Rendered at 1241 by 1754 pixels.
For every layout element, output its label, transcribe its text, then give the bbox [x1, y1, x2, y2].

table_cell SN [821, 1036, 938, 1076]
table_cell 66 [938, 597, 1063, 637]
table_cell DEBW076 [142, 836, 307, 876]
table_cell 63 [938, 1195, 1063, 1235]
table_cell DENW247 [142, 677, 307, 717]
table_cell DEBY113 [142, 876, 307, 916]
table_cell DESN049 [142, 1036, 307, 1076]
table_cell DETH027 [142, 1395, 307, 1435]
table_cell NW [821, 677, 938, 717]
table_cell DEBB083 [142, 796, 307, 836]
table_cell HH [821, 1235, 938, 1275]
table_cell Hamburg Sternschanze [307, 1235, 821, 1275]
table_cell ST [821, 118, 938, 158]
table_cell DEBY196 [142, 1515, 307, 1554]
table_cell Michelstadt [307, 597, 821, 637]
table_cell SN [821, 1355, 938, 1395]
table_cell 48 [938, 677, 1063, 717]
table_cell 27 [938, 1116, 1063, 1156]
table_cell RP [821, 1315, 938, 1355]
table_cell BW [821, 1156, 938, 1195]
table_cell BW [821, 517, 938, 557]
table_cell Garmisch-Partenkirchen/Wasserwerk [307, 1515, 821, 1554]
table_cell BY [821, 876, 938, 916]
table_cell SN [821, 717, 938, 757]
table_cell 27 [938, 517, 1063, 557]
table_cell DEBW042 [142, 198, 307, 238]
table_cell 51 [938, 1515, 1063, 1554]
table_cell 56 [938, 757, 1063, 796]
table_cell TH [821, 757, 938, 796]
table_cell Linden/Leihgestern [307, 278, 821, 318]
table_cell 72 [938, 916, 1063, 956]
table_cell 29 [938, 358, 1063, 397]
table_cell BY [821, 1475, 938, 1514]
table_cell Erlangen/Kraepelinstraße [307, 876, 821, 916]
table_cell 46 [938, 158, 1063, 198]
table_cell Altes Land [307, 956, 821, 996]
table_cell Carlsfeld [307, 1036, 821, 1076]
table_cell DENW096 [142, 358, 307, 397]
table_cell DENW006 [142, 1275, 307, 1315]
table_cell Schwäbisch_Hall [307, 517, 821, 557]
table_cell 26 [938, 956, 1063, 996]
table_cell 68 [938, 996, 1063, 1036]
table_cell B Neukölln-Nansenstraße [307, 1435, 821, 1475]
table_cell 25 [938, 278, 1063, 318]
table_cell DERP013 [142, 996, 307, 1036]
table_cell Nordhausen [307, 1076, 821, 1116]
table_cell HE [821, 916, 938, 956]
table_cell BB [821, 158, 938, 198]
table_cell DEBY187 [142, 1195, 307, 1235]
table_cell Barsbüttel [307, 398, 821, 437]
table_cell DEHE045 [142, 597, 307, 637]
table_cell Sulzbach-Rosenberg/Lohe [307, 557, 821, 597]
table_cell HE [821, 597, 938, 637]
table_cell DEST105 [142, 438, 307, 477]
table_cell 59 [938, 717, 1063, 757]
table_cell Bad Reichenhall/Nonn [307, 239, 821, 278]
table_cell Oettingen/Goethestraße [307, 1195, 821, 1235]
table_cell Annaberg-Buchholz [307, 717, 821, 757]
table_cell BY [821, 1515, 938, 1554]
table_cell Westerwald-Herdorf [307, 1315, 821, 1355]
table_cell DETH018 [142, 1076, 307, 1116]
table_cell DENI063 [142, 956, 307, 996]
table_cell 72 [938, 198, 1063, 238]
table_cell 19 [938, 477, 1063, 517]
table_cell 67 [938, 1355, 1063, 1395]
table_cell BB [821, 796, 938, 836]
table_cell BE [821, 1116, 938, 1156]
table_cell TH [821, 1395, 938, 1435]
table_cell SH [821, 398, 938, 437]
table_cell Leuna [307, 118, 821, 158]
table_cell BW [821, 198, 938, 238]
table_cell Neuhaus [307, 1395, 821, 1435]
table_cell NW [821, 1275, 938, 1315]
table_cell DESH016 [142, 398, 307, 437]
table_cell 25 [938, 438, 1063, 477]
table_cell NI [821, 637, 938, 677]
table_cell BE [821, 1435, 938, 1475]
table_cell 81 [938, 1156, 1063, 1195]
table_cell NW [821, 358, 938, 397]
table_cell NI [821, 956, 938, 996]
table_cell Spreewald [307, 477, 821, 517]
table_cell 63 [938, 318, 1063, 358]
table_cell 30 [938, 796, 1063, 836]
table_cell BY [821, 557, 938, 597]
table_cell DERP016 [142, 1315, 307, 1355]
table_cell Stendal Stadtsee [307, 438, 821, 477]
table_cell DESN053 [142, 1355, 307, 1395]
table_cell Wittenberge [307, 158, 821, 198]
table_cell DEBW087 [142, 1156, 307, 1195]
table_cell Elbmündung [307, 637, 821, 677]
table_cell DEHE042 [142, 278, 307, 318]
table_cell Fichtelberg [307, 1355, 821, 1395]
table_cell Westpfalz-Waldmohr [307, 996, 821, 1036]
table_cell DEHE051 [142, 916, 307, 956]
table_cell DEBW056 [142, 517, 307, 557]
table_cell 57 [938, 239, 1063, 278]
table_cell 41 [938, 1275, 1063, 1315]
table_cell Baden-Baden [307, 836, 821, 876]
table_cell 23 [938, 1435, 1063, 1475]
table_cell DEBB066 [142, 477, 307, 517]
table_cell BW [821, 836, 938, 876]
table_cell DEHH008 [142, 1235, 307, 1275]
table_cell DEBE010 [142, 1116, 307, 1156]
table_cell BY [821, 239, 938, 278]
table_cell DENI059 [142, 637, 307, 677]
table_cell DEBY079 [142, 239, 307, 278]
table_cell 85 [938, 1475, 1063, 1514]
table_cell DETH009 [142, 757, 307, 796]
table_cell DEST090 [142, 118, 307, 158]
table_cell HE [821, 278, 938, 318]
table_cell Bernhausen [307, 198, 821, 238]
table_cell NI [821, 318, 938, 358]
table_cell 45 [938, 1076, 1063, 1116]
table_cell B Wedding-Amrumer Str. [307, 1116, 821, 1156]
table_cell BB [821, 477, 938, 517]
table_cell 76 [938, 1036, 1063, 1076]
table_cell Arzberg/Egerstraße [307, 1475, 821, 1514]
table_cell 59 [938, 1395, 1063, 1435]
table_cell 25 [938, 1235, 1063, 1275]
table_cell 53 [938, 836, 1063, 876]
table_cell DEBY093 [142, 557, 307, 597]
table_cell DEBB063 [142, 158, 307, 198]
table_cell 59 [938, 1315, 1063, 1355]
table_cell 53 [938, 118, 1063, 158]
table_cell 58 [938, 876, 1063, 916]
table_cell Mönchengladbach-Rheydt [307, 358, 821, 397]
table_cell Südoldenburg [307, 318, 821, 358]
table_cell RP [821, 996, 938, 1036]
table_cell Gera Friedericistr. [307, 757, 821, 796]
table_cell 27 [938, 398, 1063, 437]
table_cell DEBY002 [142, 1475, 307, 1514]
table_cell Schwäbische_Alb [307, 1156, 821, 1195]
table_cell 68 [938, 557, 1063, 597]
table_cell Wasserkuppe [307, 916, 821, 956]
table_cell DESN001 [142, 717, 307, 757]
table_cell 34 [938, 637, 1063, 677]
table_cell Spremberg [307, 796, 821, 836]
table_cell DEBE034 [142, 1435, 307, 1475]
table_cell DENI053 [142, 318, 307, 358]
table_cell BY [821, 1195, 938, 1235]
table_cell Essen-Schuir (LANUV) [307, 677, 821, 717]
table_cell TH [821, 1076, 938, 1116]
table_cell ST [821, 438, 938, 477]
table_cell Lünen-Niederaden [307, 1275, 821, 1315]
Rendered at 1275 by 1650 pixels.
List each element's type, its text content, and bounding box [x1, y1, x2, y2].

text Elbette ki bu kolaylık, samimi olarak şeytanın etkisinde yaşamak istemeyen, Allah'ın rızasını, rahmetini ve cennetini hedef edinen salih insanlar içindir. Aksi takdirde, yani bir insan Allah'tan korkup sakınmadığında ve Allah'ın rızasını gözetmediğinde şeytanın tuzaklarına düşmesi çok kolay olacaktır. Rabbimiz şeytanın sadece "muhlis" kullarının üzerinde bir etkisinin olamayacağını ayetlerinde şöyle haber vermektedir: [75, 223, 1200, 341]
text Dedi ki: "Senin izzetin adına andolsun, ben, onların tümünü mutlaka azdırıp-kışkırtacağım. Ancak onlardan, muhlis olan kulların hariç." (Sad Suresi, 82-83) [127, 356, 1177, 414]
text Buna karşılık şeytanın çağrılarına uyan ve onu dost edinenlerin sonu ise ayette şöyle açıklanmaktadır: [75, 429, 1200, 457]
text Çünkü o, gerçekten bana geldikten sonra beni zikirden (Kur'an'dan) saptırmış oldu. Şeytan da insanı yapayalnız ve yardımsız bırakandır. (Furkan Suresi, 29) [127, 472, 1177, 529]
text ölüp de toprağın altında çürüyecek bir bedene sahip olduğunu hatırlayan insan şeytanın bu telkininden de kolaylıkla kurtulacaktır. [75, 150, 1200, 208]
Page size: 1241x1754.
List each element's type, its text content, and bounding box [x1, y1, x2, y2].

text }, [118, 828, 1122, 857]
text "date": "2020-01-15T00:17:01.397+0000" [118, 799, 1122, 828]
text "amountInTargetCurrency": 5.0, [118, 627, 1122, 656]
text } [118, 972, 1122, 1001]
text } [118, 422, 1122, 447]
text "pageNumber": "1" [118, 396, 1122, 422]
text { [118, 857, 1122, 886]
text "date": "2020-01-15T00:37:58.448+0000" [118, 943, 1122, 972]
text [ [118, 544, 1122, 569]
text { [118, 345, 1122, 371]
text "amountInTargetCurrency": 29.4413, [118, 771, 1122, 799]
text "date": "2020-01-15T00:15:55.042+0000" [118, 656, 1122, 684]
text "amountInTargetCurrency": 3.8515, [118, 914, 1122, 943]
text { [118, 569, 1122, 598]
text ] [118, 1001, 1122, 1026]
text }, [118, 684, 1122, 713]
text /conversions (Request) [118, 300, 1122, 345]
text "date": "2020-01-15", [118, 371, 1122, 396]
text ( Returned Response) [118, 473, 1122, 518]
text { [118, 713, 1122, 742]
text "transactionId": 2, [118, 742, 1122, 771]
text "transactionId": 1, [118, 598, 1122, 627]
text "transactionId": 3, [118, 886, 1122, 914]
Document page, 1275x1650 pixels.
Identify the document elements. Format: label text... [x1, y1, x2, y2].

| Short problem |
Reproduce the lines starting at the one containing "table_cell SN [821, 1036, 938, 1076]" and ending at the one containing "table_cell ST [821, 118, 938, 158]", copying them without any change.

| Expected answer |
table_cell SN [821, 1036, 938, 1076]
table_cell 66 [938, 597, 1063, 637]
table_cell DEBW076 [142, 836, 307, 876]
table_cell 63 [938, 1195, 1063, 1235]
table_cell DENW247 [142, 677, 307, 717]
table_cell DEBY113 [142, 876, 307, 916]
table_cell DESN049 [142, 1036, 307, 1076]
table_cell DETH027 [142, 1395, 307, 1435]
table_cell NW [821, 677, 938, 717]
table_cell DEBB083 [142, 796, 307, 836]
table_cell HH [821, 1235, 938, 1275]
table_cell Hamburg Sternschanze [307, 1235, 821, 1275]
table_cell ST [821, 118, 938, 158]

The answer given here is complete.